Communion, as a representation of the physical body of Christ, is at its heart about embodiment — the embodiment of Christ and the embodiment of the church as the “body of Christ” in the world as we take the elements in community with one another.
“Importantly, for Baptists, Communion helps reconnect our worship with the physicality of our bodies and the world, as we pray that God would make bread the sign of Christ’s body for and in us and be known to us in its ritual sharing,” Howell said.
Reflecting on Jesus’ commandment to “do this in remembrance of me,” theologian William Cavanaugh writes, “If we understand this command properly, the Eucharist is much more than a ritual repetition of the past. It is rather a literal re-membering of Christ’s body, a knitting together of the body of Christ.”
After months of being disembodied and separated, Communion has the power to reunite us to the physical community of one another and to the embodiment of incarnation.
Beyond our remembering and re-membering, Communion also can contribute to the healing of our collective trauma over the past three years.
In The Body Keeps the Score, Bessel van der Kolk writes that trauma is not just an event of the past, but an experience we continue to live through in our minds and carry with us in our bodies. As a result, our bodies often pay the toll of traumatic experiences.
There is a powerful metaphor in the way Communion represents the body and blood of Jesus that was broken and is now being broken again. There also is power in the idea that through Communion, the body of Christ is contributing to healing the trauma in our bodies — that by being in the presence of the body of Christ and by being in the physical presence of a community, we are healing from our collective trauma.
The meaning of Communion contains a multitude of opportunities to rediscover evolving interpretations in every season. But like other aspects of worship in the wake of the pandemic, I fear we’ve become complacent with viewing Communion as an afterthought. Rituals can quickly lose meaning when they are not practiced habitually.
Now is the perfect time to renew our reverence of the holy meal.

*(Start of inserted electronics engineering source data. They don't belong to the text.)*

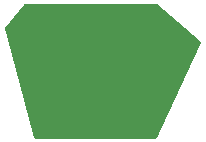
<source format=gbr>
G04 #@! TF.GenerationSoftware,KiCad,Pcbnew,5.1.5-52549c5~84~ubuntu18.04.1*
G04 #@! TF.CreationDate,2020-02-06T20:48:50-05:00*
G04 #@! TF.ProjectId,led_indicator,6c65645f-696e-4646-9963-61746f722e6b,rev?*
G04 #@! TF.SameCoordinates,Original*
G04 #@! TF.FileFunction,Copper,L2,Bot*
G04 #@! TF.FilePolarity,Positive*
%FSLAX46Y46*%
G04 Gerber Fmt 4.6, Leading zero omitted, Abs format (unit mm)*
G04 Created by KiCad (PCBNEW 5.1.5-52549c5~84~ubuntu18.04.1) date 2020-02-06 20:48:50*
%MOMM*%
%LPD*%
G04 APERTURE LIST*
%ADD10C,0.800000*%
%ADD11C,0.254000*%
G04 APERTURE END LIST*
D10*
X181650000Y-91500000D03*
X177100000Y-91500000D03*
X174600000Y-93800000D03*
X176050000Y-94150000D03*
X177550000Y-94150000D03*
X178850000Y-94150000D03*
X180050000Y-94100000D03*
X181450000Y-94100000D03*
X182750000Y-94150000D03*
X184050000Y-94150000D03*
X185250000Y-94100000D03*
X186450000Y-94500000D03*
X173400000Y-93650000D03*
X175100000Y-95150000D03*
X175300000Y-96450000D03*
X176600000Y-97800000D03*
X177850000Y-97850000D03*
X179800000Y-97750000D03*
X179750000Y-96700000D03*
X179850000Y-95500000D03*
X180950000Y-97950000D03*
X182300000Y-97850000D03*
X184350000Y-95650000D03*
X178200000Y-91450000D03*
X176000000Y-91250000D03*
X179250000Y-91450000D03*
X180400000Y-91500000D03*
X182750000Y-91550000D03*
X183750000Y-91450000D03*
X184450000Y-90400000D03*
X184850000Y-89400000D03*
X179750000Y-89200000D03*
X179700000Y-90450000D03*
D11*
G36*
X188163418Y-91806386D02*
G01*
X184366846Y-99859723D01*
X174258131Y-99840943D01*
X171823197Y-90652518D01*
X173417212Y-88660000D01*
X184457609Y-88660000D01*
X188163418Y-91806386D01*
G37*
X188163418Y-91806386D02*
X184366846Y-99859723D01*
X174258131Y-99840943D01*
X171823197Y-90652518D01*
X173417212Y-88660000D01*
X184457609Y-88660000D01*
X188163418Y-91806386D01*
M02*

</source>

It is easiest to “do this in remembrance of me” with Good Friday lingering so closely in the rearview mirror. With the memory of Easter fresh in our minds, this is the season to abandon our convenient and individualized plastic kit kind of faith and dig into the recentering of Communion and the reimagining of the way it could affect the life of our communities.
“I would encourage the recentering of the sacred ritual of celebrating Communion regularly, even weekly, as Christians gather for worship,” Howell said. “Restore the pattern of word and table. Communion is the Christ-given sign of embodied community with one another, an encounter of divine mystery through sharing bread and cup.”
Laura Ellis serves as project manager for Baptist Women in Ministry. She is a former Clemons Fellow with BNG and earned a master of divinity degree from Boston University School of Theology. She lives in Waco, Texas.